Gifts from the Celestial Kingdom

Thomas N. Layton

Stanford University Press
2002
pokkari
In a prior volume—The Voyage of the "Frolic": New England Merchants and the Opium Trade (Stanford, 1997)—historical archaeologist Thomas N. Laytontold the story of his excavation of an ancient Pomo Indian village site in Northern California, where, to his surprise, he recovered Chinese porcelain potsherds. Tracing those sherds to a beach on the rugged Mendocino coast, he then followed them out to the submerged remains of the Frolic, a sailing vessel wrecked in the summer of 1850 with a rich cargo of Chinese goods bound for Gold Rush San Francisco. In that volume, Layton used the vessel's earlier role, transporting opium from Bombay to Canton, as a vehicle to tell the story of American participation in the opium trade. Although the Frolic's career as an opium clipper was ended in 1849 by the introduction of steam vessels, the almost simultaneous discovery of gold in California suddenly created enough purchasing power to support direct commerce with China—and thus a new career for the Frolic. In this sequel volume, Layton has two objectives.
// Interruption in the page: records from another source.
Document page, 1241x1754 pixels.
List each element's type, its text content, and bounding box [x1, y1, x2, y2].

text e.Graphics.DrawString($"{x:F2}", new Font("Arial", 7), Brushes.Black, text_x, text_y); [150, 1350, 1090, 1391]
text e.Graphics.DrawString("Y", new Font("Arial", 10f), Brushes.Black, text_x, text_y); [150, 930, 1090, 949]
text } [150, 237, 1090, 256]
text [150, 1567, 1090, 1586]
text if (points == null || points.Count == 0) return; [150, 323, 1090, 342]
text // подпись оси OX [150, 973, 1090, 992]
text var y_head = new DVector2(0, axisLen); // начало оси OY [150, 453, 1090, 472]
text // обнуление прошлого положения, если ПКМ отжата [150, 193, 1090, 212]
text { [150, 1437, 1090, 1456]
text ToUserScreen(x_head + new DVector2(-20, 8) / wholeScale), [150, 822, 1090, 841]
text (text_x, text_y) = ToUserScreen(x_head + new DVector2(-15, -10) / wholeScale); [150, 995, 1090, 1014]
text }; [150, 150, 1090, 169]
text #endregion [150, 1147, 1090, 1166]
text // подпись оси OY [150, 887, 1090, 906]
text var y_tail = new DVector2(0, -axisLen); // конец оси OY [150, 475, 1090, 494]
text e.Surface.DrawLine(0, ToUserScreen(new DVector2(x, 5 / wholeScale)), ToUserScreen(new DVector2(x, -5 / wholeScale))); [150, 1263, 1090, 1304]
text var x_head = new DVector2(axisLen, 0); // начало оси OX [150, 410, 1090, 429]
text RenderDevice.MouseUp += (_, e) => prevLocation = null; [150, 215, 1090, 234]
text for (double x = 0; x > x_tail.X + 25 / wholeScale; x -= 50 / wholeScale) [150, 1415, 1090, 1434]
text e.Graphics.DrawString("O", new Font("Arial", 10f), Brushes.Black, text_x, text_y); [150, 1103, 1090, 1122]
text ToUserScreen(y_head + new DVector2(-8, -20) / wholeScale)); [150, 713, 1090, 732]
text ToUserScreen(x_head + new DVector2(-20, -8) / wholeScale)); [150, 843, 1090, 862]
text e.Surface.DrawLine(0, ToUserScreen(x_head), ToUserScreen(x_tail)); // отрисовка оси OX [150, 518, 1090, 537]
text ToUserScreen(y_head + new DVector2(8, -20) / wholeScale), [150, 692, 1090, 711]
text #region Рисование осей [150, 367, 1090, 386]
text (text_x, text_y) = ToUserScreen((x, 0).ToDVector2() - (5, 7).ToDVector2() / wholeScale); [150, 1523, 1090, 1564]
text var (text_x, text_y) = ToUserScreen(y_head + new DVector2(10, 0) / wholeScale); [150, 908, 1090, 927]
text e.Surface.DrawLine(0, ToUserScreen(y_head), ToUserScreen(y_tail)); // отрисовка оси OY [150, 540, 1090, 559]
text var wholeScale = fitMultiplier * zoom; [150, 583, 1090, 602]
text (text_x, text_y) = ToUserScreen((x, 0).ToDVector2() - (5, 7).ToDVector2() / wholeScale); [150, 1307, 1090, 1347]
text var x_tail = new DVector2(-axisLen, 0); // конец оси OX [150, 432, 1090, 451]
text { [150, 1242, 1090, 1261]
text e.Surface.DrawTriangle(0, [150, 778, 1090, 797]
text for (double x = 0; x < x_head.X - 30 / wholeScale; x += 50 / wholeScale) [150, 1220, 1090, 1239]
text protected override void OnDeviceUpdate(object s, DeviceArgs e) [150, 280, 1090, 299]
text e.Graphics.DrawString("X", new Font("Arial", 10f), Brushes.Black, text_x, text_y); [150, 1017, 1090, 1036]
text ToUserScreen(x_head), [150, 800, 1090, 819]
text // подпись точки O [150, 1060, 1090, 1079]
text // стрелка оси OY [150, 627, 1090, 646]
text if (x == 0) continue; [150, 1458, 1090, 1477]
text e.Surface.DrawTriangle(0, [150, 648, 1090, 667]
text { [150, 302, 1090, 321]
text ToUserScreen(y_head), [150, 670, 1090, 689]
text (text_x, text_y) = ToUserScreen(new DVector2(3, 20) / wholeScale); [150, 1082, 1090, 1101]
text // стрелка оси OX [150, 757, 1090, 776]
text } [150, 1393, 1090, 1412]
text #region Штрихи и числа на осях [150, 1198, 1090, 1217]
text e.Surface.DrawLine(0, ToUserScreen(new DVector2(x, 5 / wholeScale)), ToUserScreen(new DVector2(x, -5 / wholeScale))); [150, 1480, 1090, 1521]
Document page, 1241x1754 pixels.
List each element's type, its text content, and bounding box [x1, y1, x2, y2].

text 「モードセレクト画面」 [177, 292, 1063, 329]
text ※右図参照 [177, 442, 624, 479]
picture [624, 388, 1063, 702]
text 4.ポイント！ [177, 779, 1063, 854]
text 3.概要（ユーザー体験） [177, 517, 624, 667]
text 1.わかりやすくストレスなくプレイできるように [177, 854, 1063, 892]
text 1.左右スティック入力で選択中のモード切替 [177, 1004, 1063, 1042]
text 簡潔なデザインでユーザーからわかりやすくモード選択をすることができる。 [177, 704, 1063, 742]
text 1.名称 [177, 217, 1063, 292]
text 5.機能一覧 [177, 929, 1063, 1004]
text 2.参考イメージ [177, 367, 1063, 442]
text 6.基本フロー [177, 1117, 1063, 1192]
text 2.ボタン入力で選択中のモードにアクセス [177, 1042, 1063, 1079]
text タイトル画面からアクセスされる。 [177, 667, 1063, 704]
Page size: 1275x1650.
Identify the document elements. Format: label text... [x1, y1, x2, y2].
First, he employs the Frolic's ill-fated first, and final, cargo to San Francisco to tell the broader story of the beginnings of direct commerce between China and California. Second, he attempts to explore the potential of contextual archaeology—the intellectual process of "transporting" artifacts from their resting places back to the behavioral contexts in which they once functioned. Layton accomplishes his objectives by describing the full trajectory of the Frolic's final cargo from four different perspectives: from that of John Hurd Everett, the California merchant who assembled the cargo in China; then from the perspectives of the sailors and Pomo Indians who pillaged the cargo immediately after the wreck; then through the eyes of twentieth-century sport divers who plundered it yet again; then, finally, through Layton's scientific perspective as an archaeologist. To augment his quest for context, he employs carefully documented vignettes to fill the interstices between the facts. Throughout, he discusses his research—replete with visits to archives and antique shops—and in so doing introduces readers to the practice of modern historical archaeology.